Exercise
Look at every line of the material and count the ones holding the word "identities". The answer is the number only.

Data extracts

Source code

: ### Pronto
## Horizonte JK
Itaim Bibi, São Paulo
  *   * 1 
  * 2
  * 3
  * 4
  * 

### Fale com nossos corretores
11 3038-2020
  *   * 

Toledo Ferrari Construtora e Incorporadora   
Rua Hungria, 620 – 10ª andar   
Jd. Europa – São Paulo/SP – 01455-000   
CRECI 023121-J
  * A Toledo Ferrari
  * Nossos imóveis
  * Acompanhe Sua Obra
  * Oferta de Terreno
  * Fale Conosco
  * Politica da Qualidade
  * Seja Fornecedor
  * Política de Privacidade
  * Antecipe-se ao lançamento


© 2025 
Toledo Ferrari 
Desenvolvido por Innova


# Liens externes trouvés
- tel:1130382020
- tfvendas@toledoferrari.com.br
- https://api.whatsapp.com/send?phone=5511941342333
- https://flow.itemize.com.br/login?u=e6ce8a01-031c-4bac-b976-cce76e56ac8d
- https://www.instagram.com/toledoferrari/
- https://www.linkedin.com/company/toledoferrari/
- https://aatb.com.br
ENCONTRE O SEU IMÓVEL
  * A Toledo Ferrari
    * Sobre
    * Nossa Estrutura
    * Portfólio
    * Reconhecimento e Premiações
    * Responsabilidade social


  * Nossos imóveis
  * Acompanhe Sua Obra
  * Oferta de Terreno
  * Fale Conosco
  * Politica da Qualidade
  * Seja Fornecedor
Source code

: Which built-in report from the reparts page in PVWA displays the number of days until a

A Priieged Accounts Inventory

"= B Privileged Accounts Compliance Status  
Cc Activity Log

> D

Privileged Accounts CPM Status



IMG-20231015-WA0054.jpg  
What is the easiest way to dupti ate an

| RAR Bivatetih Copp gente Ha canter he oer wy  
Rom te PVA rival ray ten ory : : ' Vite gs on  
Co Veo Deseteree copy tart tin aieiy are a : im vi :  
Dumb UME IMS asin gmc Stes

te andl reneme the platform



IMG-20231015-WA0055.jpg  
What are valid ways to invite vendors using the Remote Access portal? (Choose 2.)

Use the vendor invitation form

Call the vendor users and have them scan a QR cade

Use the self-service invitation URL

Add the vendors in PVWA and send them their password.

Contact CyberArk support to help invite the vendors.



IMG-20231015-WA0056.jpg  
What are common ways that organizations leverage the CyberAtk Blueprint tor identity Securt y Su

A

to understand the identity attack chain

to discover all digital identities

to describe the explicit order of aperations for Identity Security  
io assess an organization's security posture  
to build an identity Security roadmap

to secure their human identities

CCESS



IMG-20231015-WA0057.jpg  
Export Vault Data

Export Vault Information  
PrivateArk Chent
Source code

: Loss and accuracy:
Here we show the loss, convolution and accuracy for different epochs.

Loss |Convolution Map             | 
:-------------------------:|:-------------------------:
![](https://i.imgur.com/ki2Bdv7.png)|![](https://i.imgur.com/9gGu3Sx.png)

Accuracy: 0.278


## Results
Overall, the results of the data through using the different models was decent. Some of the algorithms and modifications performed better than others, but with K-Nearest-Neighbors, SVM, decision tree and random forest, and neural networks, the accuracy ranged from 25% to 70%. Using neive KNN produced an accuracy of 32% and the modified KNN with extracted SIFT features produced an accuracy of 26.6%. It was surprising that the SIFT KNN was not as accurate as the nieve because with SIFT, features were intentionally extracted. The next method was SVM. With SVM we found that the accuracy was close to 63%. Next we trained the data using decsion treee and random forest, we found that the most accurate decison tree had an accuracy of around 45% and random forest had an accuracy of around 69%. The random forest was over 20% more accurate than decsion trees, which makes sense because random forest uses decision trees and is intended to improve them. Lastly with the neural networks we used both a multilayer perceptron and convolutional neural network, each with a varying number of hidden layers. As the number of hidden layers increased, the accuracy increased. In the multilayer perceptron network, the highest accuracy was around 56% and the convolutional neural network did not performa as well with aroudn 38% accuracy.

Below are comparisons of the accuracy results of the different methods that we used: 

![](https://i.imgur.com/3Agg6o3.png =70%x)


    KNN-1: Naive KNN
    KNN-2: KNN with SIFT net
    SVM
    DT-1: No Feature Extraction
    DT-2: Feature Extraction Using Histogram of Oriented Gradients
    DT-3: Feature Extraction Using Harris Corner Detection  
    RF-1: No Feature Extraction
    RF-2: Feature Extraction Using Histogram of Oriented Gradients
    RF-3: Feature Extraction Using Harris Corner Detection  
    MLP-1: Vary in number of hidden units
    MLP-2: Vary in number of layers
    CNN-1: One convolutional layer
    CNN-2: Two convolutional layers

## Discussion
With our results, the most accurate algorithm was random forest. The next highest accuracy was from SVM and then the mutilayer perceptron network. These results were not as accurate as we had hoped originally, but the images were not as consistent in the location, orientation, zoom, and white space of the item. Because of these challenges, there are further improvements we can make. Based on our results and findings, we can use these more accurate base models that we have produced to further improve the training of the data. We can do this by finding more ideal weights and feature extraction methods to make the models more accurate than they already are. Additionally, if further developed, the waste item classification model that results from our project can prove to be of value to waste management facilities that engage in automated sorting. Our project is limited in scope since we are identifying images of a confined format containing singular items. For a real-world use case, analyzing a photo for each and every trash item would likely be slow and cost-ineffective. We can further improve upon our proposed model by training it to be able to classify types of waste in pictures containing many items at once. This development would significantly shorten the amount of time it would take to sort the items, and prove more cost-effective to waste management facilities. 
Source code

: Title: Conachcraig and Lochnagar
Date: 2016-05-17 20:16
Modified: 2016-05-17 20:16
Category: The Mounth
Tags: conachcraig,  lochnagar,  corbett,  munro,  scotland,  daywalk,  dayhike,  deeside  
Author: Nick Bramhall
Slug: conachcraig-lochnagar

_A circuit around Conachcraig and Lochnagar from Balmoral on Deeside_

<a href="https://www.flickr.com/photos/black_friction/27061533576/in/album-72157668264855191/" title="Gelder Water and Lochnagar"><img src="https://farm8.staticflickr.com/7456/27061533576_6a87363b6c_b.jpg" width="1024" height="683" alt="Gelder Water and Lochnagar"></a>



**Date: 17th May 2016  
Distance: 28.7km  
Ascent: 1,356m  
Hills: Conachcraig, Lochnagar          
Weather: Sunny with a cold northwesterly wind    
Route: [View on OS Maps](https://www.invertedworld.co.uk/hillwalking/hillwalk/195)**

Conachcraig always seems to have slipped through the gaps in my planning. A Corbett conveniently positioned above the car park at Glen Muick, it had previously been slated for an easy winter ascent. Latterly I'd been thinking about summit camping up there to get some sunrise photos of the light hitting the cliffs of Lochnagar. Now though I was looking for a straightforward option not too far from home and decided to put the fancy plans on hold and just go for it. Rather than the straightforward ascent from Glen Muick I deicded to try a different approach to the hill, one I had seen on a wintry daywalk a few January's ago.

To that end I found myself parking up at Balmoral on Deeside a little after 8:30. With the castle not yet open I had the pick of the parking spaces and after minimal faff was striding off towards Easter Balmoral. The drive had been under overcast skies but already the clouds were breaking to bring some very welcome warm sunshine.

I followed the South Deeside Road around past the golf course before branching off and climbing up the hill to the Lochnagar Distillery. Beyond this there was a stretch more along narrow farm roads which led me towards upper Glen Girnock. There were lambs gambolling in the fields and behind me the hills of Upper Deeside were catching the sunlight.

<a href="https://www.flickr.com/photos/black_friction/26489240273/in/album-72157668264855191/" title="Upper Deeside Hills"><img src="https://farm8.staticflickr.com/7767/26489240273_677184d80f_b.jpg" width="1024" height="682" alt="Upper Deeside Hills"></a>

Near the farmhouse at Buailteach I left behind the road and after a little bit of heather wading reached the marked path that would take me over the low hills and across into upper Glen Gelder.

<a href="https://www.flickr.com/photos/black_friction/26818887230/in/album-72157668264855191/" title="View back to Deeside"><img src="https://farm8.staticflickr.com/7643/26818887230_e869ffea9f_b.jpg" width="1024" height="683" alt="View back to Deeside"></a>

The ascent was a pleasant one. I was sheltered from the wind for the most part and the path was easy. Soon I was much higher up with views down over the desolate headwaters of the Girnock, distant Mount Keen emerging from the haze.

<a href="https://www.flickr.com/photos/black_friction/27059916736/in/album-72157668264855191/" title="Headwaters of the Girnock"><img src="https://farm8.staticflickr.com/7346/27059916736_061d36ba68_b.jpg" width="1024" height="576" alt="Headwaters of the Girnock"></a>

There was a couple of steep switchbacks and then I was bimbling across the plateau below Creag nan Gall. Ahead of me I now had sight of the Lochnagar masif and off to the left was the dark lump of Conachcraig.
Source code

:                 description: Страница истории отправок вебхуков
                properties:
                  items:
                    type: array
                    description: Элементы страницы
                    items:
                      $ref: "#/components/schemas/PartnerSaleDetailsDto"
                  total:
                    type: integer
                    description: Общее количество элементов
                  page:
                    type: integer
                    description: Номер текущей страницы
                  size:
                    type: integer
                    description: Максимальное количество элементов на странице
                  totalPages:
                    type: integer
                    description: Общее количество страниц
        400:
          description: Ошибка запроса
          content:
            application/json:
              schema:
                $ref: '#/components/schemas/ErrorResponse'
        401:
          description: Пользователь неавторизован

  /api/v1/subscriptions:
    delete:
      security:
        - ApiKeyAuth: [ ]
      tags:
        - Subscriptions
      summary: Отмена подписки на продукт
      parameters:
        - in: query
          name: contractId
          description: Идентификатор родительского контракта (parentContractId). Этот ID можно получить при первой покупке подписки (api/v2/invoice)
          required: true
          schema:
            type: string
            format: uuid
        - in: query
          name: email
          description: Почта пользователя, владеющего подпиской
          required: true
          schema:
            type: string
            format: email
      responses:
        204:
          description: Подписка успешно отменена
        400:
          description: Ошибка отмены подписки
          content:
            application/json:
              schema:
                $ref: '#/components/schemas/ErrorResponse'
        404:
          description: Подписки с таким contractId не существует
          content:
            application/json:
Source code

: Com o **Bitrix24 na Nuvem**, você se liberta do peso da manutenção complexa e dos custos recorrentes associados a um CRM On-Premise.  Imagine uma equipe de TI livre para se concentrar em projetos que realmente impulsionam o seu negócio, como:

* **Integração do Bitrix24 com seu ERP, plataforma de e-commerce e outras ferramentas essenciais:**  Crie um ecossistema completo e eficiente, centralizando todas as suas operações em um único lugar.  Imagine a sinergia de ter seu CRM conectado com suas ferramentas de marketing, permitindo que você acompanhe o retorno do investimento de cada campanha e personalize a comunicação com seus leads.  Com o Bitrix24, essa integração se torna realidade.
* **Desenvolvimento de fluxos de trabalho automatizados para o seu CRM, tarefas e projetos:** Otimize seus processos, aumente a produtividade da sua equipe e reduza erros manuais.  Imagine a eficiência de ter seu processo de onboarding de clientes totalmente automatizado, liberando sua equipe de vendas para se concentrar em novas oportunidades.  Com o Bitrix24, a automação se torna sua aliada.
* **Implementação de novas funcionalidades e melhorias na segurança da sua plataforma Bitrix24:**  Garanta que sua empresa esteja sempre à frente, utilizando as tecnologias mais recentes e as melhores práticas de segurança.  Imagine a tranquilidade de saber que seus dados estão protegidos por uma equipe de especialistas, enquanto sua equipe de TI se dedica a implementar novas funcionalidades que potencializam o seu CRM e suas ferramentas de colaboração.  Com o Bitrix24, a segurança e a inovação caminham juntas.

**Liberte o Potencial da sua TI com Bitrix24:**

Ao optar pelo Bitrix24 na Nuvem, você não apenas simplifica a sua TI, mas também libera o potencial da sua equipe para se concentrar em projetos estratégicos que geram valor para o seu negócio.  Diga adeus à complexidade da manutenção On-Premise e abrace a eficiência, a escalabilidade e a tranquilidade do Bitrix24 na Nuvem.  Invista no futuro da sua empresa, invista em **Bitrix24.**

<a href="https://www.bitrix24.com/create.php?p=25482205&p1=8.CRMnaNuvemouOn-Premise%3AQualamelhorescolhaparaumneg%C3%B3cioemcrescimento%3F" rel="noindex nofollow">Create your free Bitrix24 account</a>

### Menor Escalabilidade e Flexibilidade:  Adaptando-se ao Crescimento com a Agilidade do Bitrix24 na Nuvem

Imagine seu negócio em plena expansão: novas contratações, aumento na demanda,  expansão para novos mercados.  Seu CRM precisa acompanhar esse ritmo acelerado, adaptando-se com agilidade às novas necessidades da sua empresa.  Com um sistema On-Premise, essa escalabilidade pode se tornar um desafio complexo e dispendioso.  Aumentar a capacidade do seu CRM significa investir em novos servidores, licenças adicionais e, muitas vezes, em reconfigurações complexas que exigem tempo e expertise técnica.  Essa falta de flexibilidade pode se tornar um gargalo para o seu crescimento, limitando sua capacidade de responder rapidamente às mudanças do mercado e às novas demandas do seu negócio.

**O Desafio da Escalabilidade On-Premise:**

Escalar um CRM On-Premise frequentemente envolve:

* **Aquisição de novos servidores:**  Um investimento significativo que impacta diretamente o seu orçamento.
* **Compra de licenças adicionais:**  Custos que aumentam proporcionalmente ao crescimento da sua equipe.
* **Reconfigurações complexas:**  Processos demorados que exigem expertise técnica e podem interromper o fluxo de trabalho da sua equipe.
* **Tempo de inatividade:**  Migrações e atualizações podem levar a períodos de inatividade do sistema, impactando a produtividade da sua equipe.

The answer
2